Ich bin im Herzen analog, weshalb ich nichts schöner finde, als mir vor einer großen Tour eine ebenso große Straßenkarte von unserem Urlaubsland zu kaufen. An den Abenden, an denen ich mich im Geiste schon wegträume, aber noch auf dem Sofa sitze, verschwinde ich hinter ausgeklapptem Papier und sammele glückversprechende Orts- und Straßennamen.
Sind wir unterwegs, habe ich mein Kartenmaterial immer griffbereit, trotz Navi und Routenplaner auf dem Handy.
Die meiste Zeit des Jahres aber bleiben wir beim Campen in Wochenendentfernung. Doch ob in der Ferne oder in der Nähe, es kommt unweigerlich der Moment der widerstreitenden Interessen: Man hätte viele Ideen, was man gerade machen könnte, wozu man wirklich Lust hätte. Man kann aber nicht weg. Man ist, sagen wir es vorsichtig, familiär eingebunden.
Manche Männer und Frauen machen sich dann ein Bier auf. Ich suche Vierblättrige. Denn ich bin sehr talentiert darin, stark fokussiert wie Häschen in der Grube auf einer Wiese zu hocken und den Boden abzuscannen. Und Klee wächst fast überall, meist auch dort, wo man ohnehin gerade steht. Einmal habe ich sogar drei Vierblättrige hintereinander gefunden, innerhalb von zehn Minuten, während unsere Tochter neben mir schaukelte, und das auf einem Berggipfel. Mein Mann hat daraufhin sofort selbst gesucht, an derselben Stelle, natürlich erfolglos.
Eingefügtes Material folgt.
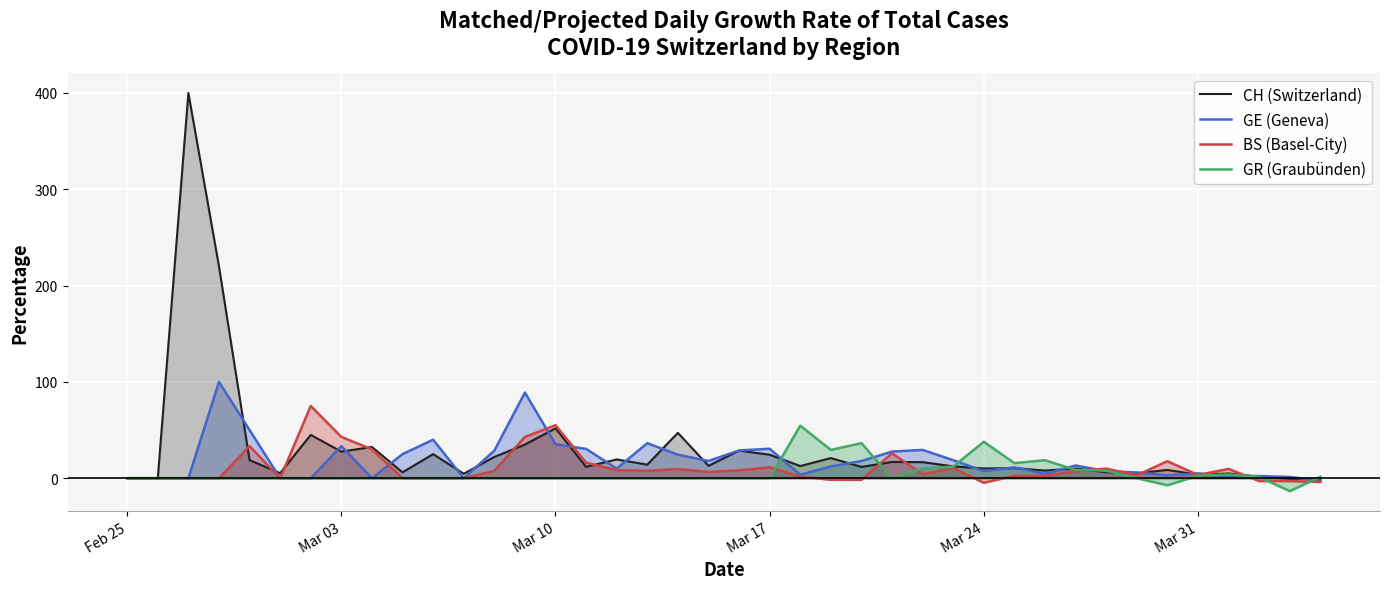

How many negative values does the GE (Geneva) series have?

1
Früher habe ich die Vierblättrigen gerahmt und ins Kinderzimmer gehängt. Heute stecke ich sie in die dicksten Bücher, die ich im Wohnmobil finden kann: einen Stellplatzführer mit Bauernhöfen und den Reiseatlas Europa. Dort trocknen sie dann auf den hinteren Seiten und fallen mir eine Saison später wieder in die Hände. »Deine Mutationen«, nennt mein Mann meine Funde. Ich sage: Das Glück liegt mal auf der Straße, mal auf der Wiese.